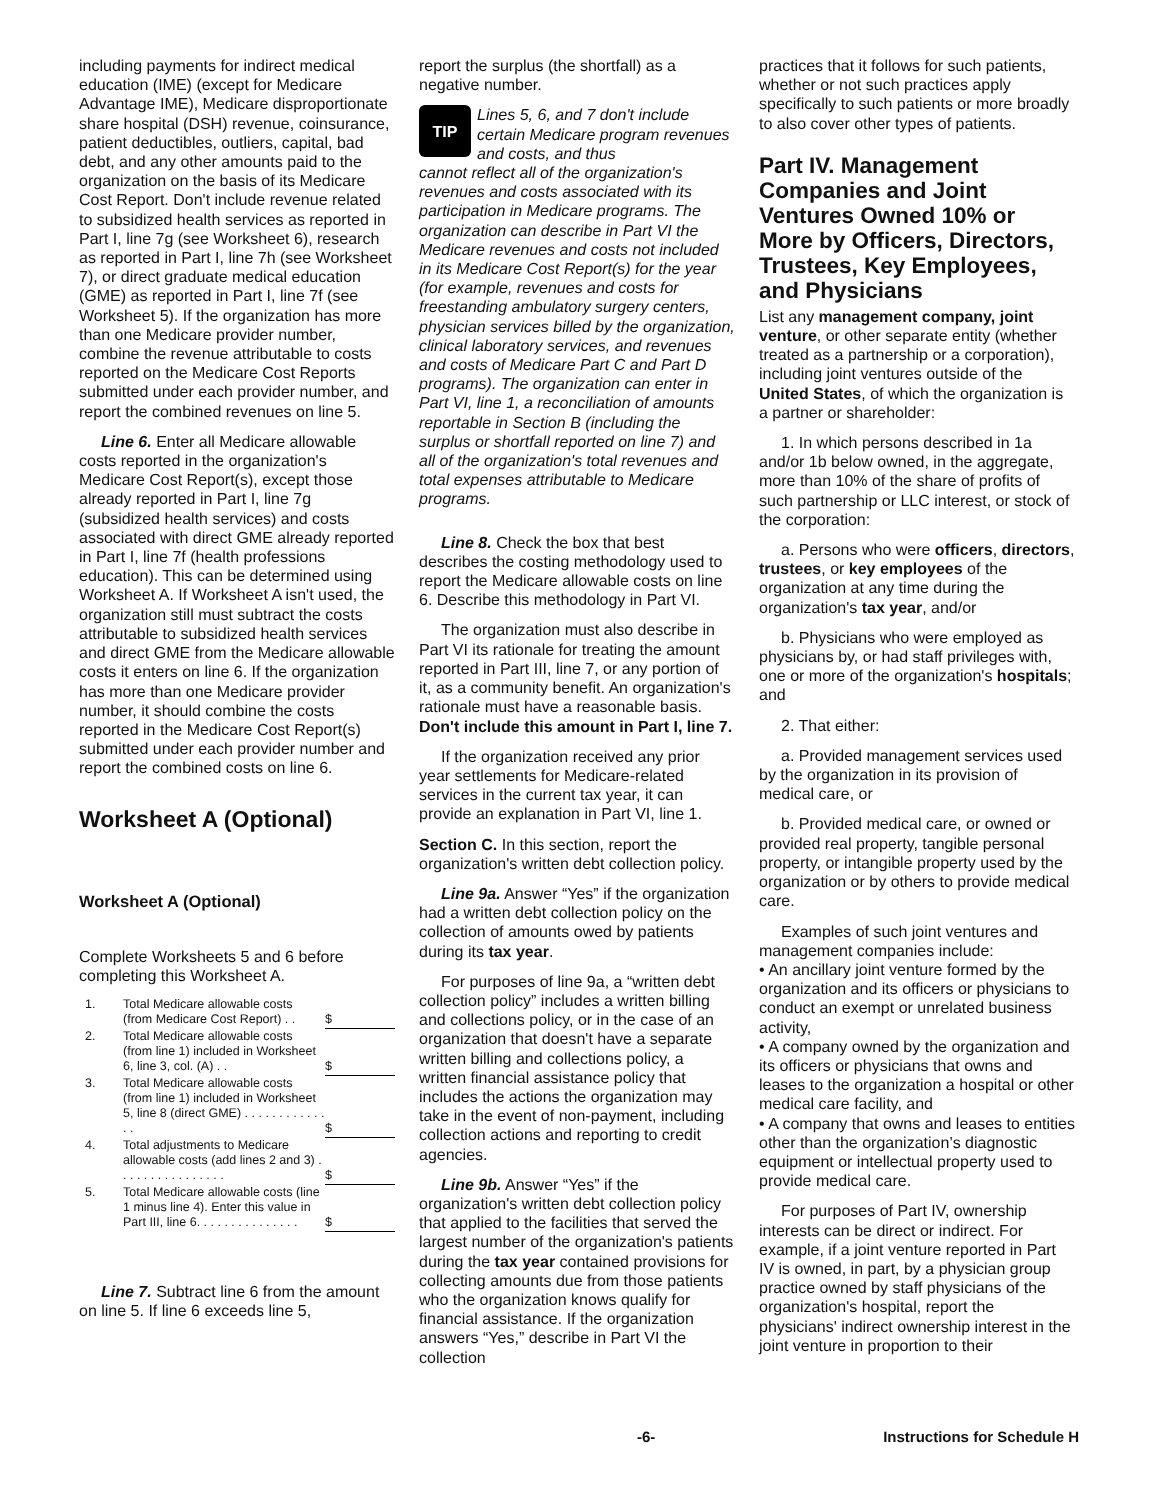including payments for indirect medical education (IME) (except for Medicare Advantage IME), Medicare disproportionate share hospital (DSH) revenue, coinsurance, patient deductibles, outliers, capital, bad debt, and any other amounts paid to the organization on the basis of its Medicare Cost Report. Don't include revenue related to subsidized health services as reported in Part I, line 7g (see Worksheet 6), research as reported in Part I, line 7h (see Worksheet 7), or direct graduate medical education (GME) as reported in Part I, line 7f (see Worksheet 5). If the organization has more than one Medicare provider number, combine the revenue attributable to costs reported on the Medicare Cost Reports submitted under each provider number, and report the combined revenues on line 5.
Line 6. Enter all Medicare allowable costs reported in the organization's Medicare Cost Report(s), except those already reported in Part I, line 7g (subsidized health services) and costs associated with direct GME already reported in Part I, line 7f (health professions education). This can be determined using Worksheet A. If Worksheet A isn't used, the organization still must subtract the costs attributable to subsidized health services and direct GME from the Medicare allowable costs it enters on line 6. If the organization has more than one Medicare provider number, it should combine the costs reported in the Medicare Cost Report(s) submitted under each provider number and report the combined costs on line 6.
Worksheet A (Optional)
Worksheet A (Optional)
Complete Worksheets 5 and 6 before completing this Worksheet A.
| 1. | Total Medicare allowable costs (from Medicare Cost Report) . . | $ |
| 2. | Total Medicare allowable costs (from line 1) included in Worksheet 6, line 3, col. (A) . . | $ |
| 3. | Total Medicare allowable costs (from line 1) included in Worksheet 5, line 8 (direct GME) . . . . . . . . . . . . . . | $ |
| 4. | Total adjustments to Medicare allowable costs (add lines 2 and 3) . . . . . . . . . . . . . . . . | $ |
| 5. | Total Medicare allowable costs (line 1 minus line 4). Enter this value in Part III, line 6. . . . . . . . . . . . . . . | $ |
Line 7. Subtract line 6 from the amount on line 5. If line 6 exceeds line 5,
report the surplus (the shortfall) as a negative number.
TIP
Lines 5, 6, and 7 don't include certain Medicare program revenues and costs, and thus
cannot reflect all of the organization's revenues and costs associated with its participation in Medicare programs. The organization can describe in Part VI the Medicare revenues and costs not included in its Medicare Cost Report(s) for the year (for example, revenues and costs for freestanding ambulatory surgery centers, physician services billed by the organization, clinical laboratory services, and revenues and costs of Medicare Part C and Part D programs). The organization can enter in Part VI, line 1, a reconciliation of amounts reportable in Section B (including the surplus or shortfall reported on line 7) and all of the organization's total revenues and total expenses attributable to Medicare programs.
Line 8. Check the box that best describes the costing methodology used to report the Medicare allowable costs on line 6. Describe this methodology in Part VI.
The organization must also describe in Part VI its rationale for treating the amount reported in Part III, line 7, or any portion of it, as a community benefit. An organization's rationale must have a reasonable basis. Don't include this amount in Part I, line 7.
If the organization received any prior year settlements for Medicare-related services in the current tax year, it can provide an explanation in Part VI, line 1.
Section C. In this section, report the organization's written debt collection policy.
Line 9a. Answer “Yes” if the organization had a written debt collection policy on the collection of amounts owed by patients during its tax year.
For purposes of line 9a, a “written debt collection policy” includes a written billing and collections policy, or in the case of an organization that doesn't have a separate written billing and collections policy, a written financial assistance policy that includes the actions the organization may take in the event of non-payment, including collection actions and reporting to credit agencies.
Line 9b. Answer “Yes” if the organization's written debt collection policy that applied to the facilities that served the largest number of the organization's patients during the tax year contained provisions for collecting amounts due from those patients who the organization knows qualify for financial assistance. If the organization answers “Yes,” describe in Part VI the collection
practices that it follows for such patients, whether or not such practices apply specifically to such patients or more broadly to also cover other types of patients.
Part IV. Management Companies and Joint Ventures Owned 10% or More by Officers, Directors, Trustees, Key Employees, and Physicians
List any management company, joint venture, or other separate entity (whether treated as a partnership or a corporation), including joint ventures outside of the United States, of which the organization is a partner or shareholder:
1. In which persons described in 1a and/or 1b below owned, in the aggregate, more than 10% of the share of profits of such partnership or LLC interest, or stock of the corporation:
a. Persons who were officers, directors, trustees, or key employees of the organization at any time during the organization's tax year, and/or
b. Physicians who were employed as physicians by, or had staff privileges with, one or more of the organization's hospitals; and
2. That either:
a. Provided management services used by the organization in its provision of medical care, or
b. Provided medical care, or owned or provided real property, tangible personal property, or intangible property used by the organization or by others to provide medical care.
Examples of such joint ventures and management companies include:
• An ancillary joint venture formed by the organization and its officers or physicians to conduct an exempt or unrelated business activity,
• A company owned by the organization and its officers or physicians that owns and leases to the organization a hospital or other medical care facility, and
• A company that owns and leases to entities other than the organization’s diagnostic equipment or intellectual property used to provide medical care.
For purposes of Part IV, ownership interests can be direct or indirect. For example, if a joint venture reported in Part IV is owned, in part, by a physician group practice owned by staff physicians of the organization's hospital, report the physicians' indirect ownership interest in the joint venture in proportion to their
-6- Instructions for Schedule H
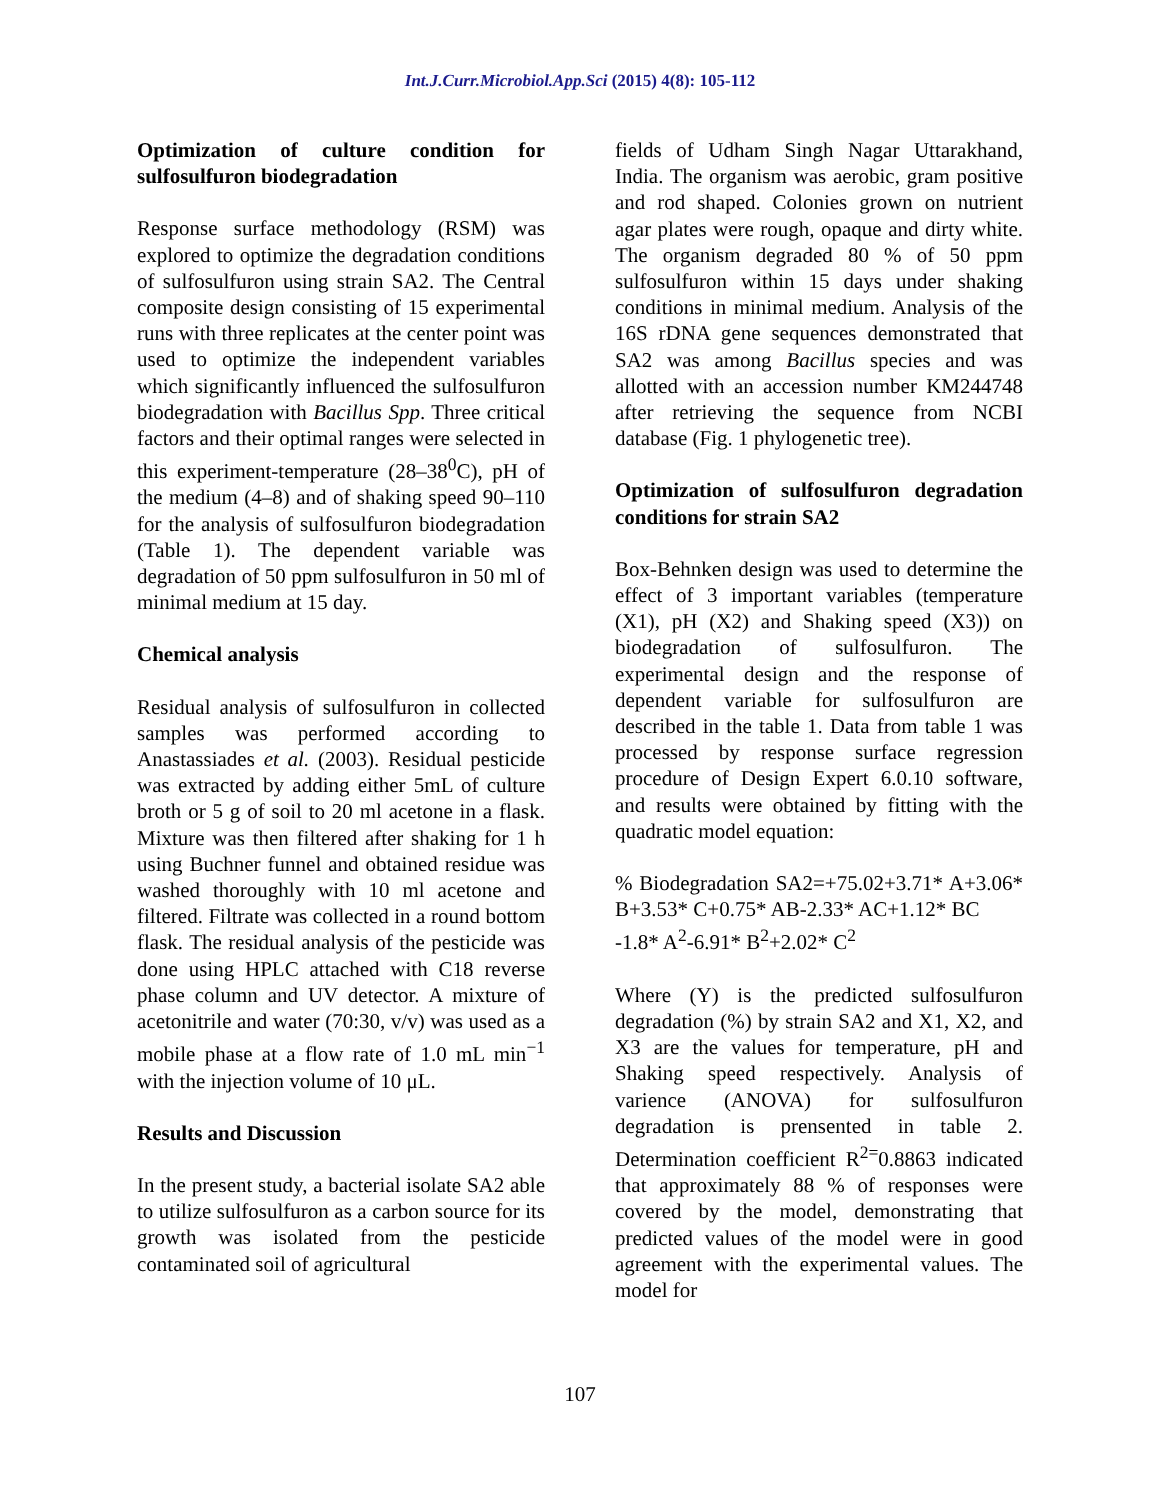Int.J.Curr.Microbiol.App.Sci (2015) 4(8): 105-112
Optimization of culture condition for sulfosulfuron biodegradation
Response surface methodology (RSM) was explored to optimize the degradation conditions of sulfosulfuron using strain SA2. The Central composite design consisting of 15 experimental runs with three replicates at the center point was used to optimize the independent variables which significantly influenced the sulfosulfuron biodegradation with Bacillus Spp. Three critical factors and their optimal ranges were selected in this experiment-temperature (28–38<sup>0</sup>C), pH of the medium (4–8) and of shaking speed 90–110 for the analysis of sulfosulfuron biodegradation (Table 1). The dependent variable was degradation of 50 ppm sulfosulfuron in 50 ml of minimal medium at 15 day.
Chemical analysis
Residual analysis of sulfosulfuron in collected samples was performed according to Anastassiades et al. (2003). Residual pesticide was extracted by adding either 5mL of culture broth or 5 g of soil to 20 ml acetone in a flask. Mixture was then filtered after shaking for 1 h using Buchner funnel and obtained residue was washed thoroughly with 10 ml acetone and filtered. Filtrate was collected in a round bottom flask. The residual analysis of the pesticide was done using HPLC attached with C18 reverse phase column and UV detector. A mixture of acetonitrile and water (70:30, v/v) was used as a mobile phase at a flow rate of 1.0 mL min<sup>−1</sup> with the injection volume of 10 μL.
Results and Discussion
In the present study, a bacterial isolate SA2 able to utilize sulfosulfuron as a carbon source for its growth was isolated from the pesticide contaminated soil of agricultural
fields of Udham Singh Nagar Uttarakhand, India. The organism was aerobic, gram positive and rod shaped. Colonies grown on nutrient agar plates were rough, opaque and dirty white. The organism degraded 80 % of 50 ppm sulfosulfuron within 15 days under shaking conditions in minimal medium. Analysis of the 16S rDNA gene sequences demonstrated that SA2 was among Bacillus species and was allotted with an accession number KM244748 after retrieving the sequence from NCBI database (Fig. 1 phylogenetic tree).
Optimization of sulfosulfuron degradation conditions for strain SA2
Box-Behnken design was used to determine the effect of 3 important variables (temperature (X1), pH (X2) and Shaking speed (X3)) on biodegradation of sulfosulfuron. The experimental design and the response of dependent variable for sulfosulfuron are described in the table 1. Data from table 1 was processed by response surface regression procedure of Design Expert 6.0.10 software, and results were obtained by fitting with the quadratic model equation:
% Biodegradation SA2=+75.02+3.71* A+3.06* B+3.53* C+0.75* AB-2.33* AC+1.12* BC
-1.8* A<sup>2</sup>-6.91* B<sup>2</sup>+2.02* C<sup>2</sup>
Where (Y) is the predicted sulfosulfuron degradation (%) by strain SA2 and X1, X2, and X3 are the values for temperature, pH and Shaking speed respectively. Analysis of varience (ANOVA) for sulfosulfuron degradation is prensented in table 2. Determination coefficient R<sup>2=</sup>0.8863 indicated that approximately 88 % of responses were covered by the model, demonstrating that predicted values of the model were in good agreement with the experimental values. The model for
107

#### [What you should do]
Could you retype all the entries exactly, skipping the pictures?

#### [Reply to the task]
including payments for indirect medical education (IME) (except for Medicare Advantage IME), Medicare disproportionate share hospital (DSH) revenue, coinsurance, patient deductibles, outliers, capital, bad debt, and any other amounts paid to the organization on the basis of its Medicare Cost Report. Don't include revenue related to subsidized health services as reported in Part I, line 7g (see Worksheet 6), research as reported in Part I, line 7h (see Worksheet 7), or direct graduate medical education (GME) as reported in Part I, line 7f (see Worksheet 5). If the organization has more than one Medicare provider number, combine the revenue attributable to costs reported on the Medicare Cost Reports submitted under each provider number, and report the combined revenues on line 5.
Line 6. Enter all Medicare allowable costs reported in the organization's Medicare Cost Report(s), except those already reported in Part I, line 7g (subsidized health services) and costs associated with direct GME already reported in Part I, line 7f (health professions education). This can be determined using Worksheet A. If Worksheet A isn't used, the organization still must subtract the costs attributable to subsidized health services and direct GME from the Medicare allowable costs it enters on line 6. If the organization has more than one Medicare provider number, it should combine the costs reported in the Medicare Cost Report(s) submitted under each provider number and report the combined costs on line 6.
Worksheet A (Optional)
Worksheet A (Optional)
Complete Worksheets 5 and 6 before completing this Worksheet A.
| 1. | Total Medicare allowable costs (from Medicare Cost Report) . . | $ |
| 2. | Total Medicare allowable costs (from line 1) included in Worksheet 6, line 3, col. (A) . . | $ |
| 3. | Total Medicare allowable costs (from line 1) included in Worksheet 5, line 8 (direct GME) . . . . . . . . . . . . . . | $ |
| 4. | Total adjustments to Medicare allowable costs (add lines 2 and 3) . . . . . . . . . . . . . . . . | $ |
| 5. | Total Medicare allowable costs (line 1 minus line 4). Enter this value in Part III, line 6. . . . . . . . . . . . . . . | $ |
Line 7. Subtract line 6 from the amount on line 5. If line 6 exceeds line 5,
report the surplus (the shortfall) as a negative number.
TIP
Lines 5, 6, and 7 don't include certain Medicare program revenues and costs, and thus
cannot reflect all of the organization's revenues and costs associated with its participation in Medicare programs. The organization can describe in Part VI the Medicare revenues and costs not included in its Medicare Cost Report(s) for the year (for example, revenues and costs for freestanding ambulatory surgery centers, physician services billed by the organization, clinical laboratory services, and revenues and costs of Medicare Part C and Part D programs). The organization can enter in Part VI, line 1, a reconciliation of amounts reportable in Section B (including the surplus or shortfall reported on line 7) and all of the organization's total revenues and total expenses attributable to Medicare programs.
Line 8. Check the box that best describes the costing methodology used to report the Medicare allowable costs on line 6. Describe this methodology in Part VI.
The organization must also describe in Part VI its rationale for treating the amount reported in Part III, line 7, or any portion of it, as a community benefit. An organization's rationale must have a reasonable basis. Don't include this amount in Part I, line 7.
If the organization received any prior year settlements for Medicare-related services in the current tax year, it can provide an explanation in Part VI, line 1.
Section C. In this section, report the organization's written debt collection policy.
Line 9a. Answer “Yes” if the organization had a written debt collection policy on the collection of amounts owed by patients during its tax year.
For purposes of line 9a, a “written debt collection policy” includes a written billing and collections policy, or in the case of an organization that doesn't have a separate written billing and collections policy, a written financial assistance policy that includes the actions the organization may take in the event of non-payment, including collection actions and reporting to credit agencies.
Line 9b. Answer “Yes” if the organization's written debt collection policy that applied to the facilities that served the largest number of the organization's patients during the tax year contained provisions for collecting amounts due from those patients who the organization knows qualify for financial assistance. If the organization answers “Yes,” describe in Part VI the collection
practices that it follows for such patients, whether or not such practices apply specifically to such patients or more broadly to also cover other types of patients.
Part IV. Management Companies and Joint Ventures Owned 10% or More by Officers, Directors, Trustees, Key Employees, and Physicians
List any management company, joint venture, or other separate entity (whether treated as a partnership or a corporation), including joint ventures outside of the United States, of which the organization is a partner or shareholder:
1. In which persons described in 1a and/or 1b below owned, in the aggregate, more than 10% of the share of profits of such partnership or LLC interest, or stock of the corporation:
a. Persons who were officers, directors, trustees, or key employees of the organization at any time during the organization's tax year, and/or
b. Physicians who were employed as physicians by, or had staff privileges with, one or more of the organization's hospitals; and
2. That either:
a. Provided management services used by the organization in its provision of medical care, or
b. Provided medical care, or owned or provided real property, tangible personal property, or intangible property used by the organization or by others to provide medical care.
Examples of such joint ventures and management companies include:
• An ancillary joint venture formed by the organization and its officers or physicians to conduct an exempt or unrelated business activity,
• A company owned by the organization and its officers or physicians that owns and leases to the organization a hospital or other medical care facility, and
• A company that owns and leases to entities other than the organization’s diagnostic equipment or intellectual property used to provide medical care.
For purposes of Part IV, ownership interests can be direct or indirect. For example, if a joint venture reported in Part IV is owned, in part, by a physician group practice owned by staff physicians of the organization's hospital, report the physicians' indirect ownership interest in the joint venture in proportion to their
-6- Instructions for Schedule H
Int.J.Curr.Microbiol.App.Sci (2015) 4(8): 105-112
Optimization of culture condition for sulfosulfuron biodegradation
Response surface methodology (RSM) was explored to optimize the degradation conditions of sulfosulfuron using strain SA2. The Central composite design consisting of 15 experimental runs with three replicates at the center point was used to optimize the independent variables which significantly influenced the sulfosulfuron biodegradation with Bacillus Spp. Three critical factors and their optimal ranges were selected in this experiment-temperature (28–38<sup>0</sup>C), pH of the medium (4–8) and of shaking speed 90–110 for the analysis of sulfosulfuron biodegradation (Table 1). The dependent variable was degradation of 50 ppm sulfosulfuron in 50 ml of minimal medium at 15 day.
Chemical analysis
Residual analysis of sulfosulfuron in collected samples was performed according to Anastassiades et al. (2003). Residual pesticide was extracted by adding either 5mL of culture broth or 5 g of soil to 20 ml acetone in a flask. Mixture was then filtered after shaking for 1 h using Buchner funnel and obtained residue was washed thoroughly with 10 ml acetone and filtered. Filtrate was collected in a round bottom flask. The residual analysis of the pesticide was done using HPLC attached with C18 reverse phase column and UV detector. A mixture of acetonitrile and water (70:30, v/v) was used as a mobile phase at a flow rate of 1.0 mL min<sup>−1</sup> with the injection volume of 10 μL.
Results and Discussion
In the present study, a bacterial isolate SA2 able to utilize sulfosulfuron as a carbon source for its growth was isolated from the pesticide contaminated soil of agricultural
fields of Udham Singh Nagar Uttarakhand, India. The organism was aerobic, gram positive and rod shaped. Colonies grown on nutrient agar plates were rough, opaque and dirty white. The organism degraded 80 % of 50 ppm sulfosulfuron within 15 days under shaking conditions in minimal medium. Analysis of the 16S rDNA gene sequences demonstrated that SA2 was among Bacillus species and was allotted with an accession number KM244748 after retrieving the sequence from NCBI database (Fig. 1 phylogenetic tree).
Optimization of sulfosulfuron degradation conditions for strain SA2
Box-Behnken design was used to determine the effect of 3 important variables (temperature (X1), pH (X2) and Shaking speed (X3)) on biodegradation of sulfosulfuron. The experimental design and the response of dependent variable for sulfosulfuron are described in the table 1. Data from table 1 was processed by response surface regression procedure of Design Expert 6.0.10 software, and results were obtained by fitting with the quadratic model equation:
% Biodegradation SA2=+75.02+3.71* A+3.06* B+3.53* C+0.75* AB-2.33* AC+1.12* BC
-1.8* A<sup>2</sup>-6.91* B<sup>2</sup>+2.02* C<sup>2</sup>
Where (Y) is the predicted sulfosulfuron degradation (%) by strain SA2 and X1, X2, and X3 are the values for temperature, pH and Shaking speed respectively. Analysis of varience (ANOVA) for sulfosulfuron degradation is prensented in table 2. Determination coefficient R<sup>2=</sup>0.8863 indicated that approximately 88 % of responses were covered by the model, demonstrating that predicted values of the model were in good agreement with the experimental values. The model for
107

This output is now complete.